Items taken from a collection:

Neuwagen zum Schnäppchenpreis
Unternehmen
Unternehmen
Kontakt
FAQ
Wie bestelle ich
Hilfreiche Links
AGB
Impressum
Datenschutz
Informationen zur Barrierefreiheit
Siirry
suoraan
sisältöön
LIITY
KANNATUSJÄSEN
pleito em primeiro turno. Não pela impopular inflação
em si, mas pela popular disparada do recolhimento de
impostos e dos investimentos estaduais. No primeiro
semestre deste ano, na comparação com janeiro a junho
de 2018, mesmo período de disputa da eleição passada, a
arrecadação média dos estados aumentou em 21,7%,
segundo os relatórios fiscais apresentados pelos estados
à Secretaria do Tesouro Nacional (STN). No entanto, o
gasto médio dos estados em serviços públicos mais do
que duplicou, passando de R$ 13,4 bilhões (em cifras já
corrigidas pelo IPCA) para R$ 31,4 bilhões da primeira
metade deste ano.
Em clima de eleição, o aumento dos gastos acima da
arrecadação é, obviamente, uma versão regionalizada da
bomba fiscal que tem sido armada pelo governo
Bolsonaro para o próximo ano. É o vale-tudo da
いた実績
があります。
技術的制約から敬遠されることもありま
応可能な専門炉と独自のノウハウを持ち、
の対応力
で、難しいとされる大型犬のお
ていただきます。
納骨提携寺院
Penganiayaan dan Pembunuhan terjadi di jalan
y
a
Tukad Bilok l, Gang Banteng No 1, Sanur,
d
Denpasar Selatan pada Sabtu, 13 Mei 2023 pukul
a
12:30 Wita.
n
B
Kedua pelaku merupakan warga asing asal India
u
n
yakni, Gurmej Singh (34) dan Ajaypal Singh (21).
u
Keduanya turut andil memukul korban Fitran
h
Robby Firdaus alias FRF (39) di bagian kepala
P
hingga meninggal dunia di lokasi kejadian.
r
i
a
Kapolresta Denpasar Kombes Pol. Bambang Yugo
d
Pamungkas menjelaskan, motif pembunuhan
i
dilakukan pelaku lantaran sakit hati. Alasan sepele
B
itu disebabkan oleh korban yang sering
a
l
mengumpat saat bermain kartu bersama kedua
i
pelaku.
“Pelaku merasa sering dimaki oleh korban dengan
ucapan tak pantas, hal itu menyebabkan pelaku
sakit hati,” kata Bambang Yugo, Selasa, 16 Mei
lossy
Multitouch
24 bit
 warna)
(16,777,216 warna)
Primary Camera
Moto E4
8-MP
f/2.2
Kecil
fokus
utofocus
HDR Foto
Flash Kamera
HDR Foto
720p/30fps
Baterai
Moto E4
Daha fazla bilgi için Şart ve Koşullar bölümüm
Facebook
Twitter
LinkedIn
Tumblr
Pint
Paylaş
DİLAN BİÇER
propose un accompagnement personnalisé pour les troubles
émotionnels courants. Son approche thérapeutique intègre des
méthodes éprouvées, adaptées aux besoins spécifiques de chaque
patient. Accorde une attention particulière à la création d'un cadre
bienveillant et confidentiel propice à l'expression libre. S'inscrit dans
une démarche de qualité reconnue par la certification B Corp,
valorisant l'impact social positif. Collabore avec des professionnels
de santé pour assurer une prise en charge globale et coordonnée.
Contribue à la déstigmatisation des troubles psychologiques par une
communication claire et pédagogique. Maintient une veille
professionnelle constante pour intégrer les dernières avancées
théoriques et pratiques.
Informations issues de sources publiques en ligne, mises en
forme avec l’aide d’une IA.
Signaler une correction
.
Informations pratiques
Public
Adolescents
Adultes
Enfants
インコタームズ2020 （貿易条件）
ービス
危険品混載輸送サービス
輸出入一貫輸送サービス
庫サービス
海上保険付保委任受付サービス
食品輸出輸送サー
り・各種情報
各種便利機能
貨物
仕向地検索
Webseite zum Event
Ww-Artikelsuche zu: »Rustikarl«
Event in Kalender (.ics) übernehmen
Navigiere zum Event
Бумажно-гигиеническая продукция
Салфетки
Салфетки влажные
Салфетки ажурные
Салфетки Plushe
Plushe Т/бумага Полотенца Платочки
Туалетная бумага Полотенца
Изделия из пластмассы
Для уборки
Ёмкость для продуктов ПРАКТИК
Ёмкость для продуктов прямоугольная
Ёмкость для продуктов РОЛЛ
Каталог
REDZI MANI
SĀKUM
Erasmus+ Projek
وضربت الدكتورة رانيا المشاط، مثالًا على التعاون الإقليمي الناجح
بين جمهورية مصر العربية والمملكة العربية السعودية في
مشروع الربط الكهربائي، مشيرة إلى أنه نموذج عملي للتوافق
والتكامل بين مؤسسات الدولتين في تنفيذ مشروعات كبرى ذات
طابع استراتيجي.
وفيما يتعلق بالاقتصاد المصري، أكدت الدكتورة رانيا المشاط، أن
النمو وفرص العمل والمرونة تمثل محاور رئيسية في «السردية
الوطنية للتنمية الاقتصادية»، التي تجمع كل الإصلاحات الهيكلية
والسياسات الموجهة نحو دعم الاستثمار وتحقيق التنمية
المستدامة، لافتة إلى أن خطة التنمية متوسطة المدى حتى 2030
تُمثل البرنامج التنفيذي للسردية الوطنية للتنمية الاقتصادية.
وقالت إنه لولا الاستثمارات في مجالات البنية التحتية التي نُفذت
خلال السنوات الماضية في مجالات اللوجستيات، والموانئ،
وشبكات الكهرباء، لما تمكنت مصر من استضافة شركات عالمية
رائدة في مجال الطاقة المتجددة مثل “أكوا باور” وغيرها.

- [Request] Find each line in the items above that contains the string "الوطنية", and copy those lines out.

- [Response below]
الوطنية للتنمية الاقتصادية»، التي تجمع كل الإصلاحات الهيكلية
تُمثل البرنامج التنفيذي للسردية الوطنية للتنمية الاقتصادية.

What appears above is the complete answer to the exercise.